1955–1965: Modernismus, Exotica, Surf ... Teil 2
Ausgabe #1297 ... ein Hörsturz spezial
"[...] musikalische Elemente sind nicht einfach Zeichen, die etwas nichtmusikalisches abbilden. Ihren Gehalt schöpfen sie vielmehr aus ihrer Geschichte, aus der Verwendung in bestimmten historischen künstlerischen Kontexten. Dies führt dazu, daß dieser Gehalt den Künstlern selbst oft gar nicht direkt bewußt ist. [...] Die Idee liegt sozusagen in der Luft und wartet darauf, in unterschiedlichen Kunstwerken unterschiedlicher Künstler Gestalt anzunehmen [...]; sie schlummert im Unter- oder Vorbewußten der Gesellschaft oder zumindest einer gesellschaftlichen Gruppe und sie braucht die Kunstwerke, um aus einem vagen gesellschaftlichen Gefühl zu einer historischen Realität zu werden."

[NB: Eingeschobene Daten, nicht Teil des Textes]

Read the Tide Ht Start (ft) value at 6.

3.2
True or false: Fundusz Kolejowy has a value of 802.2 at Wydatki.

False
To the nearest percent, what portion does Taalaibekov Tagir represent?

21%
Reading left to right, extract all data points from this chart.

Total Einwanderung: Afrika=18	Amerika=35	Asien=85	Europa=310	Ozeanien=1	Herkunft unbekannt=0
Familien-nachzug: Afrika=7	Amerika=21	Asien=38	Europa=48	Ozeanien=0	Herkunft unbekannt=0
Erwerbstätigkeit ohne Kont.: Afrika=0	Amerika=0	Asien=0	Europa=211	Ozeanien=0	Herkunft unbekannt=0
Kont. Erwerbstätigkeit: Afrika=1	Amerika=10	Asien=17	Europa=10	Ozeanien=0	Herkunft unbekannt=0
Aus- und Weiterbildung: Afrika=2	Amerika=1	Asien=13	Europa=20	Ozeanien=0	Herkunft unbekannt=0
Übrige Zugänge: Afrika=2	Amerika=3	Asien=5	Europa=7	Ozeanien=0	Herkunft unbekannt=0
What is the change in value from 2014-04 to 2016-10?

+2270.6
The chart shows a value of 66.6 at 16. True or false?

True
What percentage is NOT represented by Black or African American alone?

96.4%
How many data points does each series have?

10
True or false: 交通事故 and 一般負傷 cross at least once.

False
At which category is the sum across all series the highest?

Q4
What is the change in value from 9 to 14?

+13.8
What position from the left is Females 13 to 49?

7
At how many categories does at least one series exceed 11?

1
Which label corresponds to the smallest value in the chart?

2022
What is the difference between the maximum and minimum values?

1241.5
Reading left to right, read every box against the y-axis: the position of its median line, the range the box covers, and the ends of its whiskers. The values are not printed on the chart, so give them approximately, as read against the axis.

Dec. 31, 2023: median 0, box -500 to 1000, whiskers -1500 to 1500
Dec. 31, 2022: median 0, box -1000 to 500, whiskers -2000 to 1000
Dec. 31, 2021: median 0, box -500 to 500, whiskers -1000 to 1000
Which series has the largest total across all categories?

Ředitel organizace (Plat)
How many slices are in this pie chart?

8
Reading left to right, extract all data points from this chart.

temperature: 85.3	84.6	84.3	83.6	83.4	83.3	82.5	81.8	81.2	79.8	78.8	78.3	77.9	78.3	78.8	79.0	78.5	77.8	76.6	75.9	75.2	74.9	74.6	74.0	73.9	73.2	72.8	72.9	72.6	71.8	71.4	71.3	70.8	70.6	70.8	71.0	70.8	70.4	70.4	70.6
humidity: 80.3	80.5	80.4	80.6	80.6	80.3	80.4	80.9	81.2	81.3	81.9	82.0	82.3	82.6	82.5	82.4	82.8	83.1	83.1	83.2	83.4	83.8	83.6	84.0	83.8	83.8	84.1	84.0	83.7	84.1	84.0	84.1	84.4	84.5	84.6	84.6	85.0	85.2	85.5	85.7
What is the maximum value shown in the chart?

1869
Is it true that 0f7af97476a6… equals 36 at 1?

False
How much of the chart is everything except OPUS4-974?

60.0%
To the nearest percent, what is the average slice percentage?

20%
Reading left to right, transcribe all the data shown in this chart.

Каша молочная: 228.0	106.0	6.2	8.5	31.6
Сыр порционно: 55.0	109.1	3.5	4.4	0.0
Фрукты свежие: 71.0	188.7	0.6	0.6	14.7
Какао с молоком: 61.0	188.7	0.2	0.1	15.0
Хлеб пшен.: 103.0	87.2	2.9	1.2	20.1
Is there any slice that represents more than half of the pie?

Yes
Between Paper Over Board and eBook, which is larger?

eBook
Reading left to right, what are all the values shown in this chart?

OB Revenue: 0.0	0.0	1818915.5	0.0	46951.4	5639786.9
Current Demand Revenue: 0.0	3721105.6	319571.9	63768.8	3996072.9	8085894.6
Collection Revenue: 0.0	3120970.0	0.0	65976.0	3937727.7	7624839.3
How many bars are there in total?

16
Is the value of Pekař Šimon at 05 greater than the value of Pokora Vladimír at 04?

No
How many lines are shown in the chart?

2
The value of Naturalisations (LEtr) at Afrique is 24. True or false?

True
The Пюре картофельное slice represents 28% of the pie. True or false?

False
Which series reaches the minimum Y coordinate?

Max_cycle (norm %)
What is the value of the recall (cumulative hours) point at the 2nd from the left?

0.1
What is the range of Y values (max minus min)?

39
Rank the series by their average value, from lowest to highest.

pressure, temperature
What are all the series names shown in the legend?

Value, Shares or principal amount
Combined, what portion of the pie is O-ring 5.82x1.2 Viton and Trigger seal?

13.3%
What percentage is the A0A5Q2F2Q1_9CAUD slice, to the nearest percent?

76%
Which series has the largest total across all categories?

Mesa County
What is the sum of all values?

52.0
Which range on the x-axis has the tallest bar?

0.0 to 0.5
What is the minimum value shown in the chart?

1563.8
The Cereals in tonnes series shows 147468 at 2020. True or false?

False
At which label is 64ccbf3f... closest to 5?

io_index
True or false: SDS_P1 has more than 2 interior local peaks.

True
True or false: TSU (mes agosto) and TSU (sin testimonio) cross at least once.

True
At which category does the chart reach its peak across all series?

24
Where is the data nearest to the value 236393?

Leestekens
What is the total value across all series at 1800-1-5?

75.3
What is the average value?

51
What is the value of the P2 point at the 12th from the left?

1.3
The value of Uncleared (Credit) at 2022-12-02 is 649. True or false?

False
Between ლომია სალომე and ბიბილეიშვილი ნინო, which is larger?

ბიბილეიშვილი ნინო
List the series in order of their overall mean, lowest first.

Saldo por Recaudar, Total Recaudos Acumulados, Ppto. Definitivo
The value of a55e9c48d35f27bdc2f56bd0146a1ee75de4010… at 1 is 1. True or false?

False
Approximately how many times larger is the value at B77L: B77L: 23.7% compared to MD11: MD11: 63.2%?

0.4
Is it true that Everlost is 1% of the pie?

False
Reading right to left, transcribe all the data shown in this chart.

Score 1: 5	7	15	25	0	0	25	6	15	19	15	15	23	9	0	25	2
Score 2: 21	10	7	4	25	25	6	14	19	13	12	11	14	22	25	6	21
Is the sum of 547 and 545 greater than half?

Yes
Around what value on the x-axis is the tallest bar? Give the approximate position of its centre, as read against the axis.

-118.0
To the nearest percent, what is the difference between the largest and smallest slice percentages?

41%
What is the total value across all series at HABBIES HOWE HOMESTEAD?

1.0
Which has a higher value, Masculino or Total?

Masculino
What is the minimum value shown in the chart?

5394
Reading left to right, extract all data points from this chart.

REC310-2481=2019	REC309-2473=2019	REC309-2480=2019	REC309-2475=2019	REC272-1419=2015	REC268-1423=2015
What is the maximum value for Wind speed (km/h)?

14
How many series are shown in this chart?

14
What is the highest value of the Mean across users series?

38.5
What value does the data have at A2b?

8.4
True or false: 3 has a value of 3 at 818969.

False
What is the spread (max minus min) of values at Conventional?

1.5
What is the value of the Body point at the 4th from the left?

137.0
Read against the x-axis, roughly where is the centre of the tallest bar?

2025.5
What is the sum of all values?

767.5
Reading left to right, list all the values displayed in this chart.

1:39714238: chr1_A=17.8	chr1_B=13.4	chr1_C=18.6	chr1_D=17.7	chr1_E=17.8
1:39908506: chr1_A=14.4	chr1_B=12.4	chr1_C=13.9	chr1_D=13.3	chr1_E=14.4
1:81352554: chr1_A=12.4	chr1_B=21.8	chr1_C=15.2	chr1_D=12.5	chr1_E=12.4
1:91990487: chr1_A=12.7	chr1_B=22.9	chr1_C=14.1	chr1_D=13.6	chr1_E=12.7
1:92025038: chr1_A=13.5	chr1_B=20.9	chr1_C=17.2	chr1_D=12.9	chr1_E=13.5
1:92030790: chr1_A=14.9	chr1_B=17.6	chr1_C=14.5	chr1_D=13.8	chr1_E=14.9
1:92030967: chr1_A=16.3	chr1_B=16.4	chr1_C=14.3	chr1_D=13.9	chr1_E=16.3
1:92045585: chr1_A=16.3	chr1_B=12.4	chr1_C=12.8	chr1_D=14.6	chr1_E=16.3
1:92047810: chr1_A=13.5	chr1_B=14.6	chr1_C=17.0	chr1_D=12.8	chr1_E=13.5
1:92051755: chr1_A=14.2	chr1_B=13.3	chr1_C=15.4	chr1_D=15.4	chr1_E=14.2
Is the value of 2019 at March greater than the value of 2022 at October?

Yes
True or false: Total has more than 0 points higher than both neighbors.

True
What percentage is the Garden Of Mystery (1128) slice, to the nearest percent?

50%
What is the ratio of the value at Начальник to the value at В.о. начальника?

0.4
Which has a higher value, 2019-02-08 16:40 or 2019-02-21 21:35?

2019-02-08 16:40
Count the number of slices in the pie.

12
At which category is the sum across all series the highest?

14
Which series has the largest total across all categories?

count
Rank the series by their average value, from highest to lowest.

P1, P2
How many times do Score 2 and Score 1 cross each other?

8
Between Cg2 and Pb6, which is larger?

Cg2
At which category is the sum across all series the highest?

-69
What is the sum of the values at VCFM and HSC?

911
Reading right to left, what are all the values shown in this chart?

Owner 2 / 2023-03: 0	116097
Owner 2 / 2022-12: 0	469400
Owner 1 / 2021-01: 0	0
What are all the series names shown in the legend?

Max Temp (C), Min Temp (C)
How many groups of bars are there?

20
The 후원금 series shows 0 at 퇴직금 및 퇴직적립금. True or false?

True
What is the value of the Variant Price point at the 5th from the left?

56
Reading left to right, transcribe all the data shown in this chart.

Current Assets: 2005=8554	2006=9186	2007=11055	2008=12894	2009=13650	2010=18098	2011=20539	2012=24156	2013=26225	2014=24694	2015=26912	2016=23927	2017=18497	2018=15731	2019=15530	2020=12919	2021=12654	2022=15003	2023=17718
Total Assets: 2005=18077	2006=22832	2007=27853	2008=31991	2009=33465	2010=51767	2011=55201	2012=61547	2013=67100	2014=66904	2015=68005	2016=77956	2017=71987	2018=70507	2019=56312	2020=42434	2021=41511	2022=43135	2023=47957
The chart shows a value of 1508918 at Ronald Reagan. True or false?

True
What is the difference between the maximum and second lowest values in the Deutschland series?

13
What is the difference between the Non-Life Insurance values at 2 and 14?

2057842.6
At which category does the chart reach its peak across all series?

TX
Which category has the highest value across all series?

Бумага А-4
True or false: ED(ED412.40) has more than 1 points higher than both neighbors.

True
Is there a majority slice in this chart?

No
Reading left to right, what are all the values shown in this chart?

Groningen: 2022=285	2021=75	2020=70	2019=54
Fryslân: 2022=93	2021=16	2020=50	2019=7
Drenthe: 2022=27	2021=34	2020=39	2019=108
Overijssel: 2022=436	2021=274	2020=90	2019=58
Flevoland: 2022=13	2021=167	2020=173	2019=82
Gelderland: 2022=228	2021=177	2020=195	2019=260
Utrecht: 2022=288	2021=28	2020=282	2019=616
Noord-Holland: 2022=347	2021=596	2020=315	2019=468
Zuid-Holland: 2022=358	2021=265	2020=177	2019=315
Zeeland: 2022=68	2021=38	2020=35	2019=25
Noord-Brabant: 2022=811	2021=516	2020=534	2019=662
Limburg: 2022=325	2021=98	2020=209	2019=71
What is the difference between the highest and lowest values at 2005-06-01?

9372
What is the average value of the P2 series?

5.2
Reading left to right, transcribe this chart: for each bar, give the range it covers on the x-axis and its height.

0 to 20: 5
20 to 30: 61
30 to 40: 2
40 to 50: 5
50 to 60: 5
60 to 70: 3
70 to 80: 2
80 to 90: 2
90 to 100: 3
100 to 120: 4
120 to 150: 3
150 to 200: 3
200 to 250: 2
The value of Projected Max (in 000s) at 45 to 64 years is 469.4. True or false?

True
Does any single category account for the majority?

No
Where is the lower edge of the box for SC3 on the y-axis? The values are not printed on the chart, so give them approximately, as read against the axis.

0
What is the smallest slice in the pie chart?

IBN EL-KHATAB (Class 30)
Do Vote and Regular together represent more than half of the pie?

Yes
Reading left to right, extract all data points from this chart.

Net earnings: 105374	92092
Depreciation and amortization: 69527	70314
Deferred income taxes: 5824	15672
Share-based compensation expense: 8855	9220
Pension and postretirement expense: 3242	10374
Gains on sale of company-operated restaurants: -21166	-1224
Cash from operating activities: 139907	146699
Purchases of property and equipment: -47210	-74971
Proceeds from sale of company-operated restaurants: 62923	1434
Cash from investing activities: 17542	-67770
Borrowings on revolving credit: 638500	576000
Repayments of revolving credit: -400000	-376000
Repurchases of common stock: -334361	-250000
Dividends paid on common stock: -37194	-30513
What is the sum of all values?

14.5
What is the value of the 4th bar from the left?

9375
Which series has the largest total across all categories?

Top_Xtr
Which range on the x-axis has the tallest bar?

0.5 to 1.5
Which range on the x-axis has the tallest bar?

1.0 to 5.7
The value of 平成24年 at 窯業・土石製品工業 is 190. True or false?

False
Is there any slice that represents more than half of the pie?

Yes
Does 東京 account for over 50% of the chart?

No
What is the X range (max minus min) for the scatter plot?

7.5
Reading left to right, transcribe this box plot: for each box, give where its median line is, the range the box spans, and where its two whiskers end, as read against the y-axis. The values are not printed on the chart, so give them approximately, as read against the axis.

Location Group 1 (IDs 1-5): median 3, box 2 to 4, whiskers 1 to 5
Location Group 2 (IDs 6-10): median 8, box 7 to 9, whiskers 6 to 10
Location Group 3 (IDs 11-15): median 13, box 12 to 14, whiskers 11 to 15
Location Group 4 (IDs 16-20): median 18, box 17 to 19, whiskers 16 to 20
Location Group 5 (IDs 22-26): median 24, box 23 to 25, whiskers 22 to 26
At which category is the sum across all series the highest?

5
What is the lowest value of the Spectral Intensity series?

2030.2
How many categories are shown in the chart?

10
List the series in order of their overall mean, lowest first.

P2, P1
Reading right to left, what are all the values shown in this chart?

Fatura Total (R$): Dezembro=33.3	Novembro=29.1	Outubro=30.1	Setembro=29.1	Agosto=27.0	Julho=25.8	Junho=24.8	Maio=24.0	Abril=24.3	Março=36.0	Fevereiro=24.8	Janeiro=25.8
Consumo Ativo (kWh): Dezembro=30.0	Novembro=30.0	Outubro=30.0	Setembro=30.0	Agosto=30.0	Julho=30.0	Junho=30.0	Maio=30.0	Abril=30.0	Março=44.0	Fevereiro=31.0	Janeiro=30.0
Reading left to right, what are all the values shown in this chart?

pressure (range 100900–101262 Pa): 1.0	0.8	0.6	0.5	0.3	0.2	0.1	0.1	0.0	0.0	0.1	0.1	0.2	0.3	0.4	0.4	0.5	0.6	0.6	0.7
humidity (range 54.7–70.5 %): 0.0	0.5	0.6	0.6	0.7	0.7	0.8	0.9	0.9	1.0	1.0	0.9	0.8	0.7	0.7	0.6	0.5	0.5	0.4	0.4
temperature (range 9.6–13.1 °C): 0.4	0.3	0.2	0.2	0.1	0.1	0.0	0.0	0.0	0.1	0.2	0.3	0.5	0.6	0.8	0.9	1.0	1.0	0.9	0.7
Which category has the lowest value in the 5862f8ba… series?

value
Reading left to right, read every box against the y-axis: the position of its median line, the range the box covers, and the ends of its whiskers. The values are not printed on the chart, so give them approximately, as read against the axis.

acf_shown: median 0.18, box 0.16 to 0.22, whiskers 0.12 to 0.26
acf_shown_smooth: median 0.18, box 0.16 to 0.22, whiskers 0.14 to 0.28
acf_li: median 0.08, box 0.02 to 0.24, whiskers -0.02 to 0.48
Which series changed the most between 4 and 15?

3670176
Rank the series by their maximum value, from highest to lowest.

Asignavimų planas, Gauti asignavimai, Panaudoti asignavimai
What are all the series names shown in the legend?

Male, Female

"Die Mittelklasse-Teenager, die den überwiegenden Teil der Surf- und Surfmusik-Szene stellten, konnten in eine blühende Zukunft blicken. [...] Surfmusik repräsentierte eine konfliktfreie Utopie, die Möglichkeit einer Versöhnung von Individuum und Gesellschaft, von Gesellschaft und Natur, und zwar eine Versöhnung, die in der Tat, im Gegensatz zu späteren Hippie-Utopien, nichts Regressives an sich hatte. Doch angesichts unseres Wissens, daß diese Utopie nicht von Dauer war, offenbart sich, wenn wir genau hinhören, eine merkwürdige Leerstelle in der Surfmusik, die zu denken gibt."
Der musikhistorische Essay von Michael Koltan berührt wichtige Fragen der Ästhetik. Er hält einen kurzen Moment der Kulturgeschichte fest: den Surf-Twang der frühen sechziger Jahre.
Psychoanalytisch geschult, mit einem Sensorium für Dialektik in der Kultur und nicht zuletzt sehr leidenschaftlich dringt Koltan in die Tiefen und Untiefen der Populärkultur jener Zeit ein.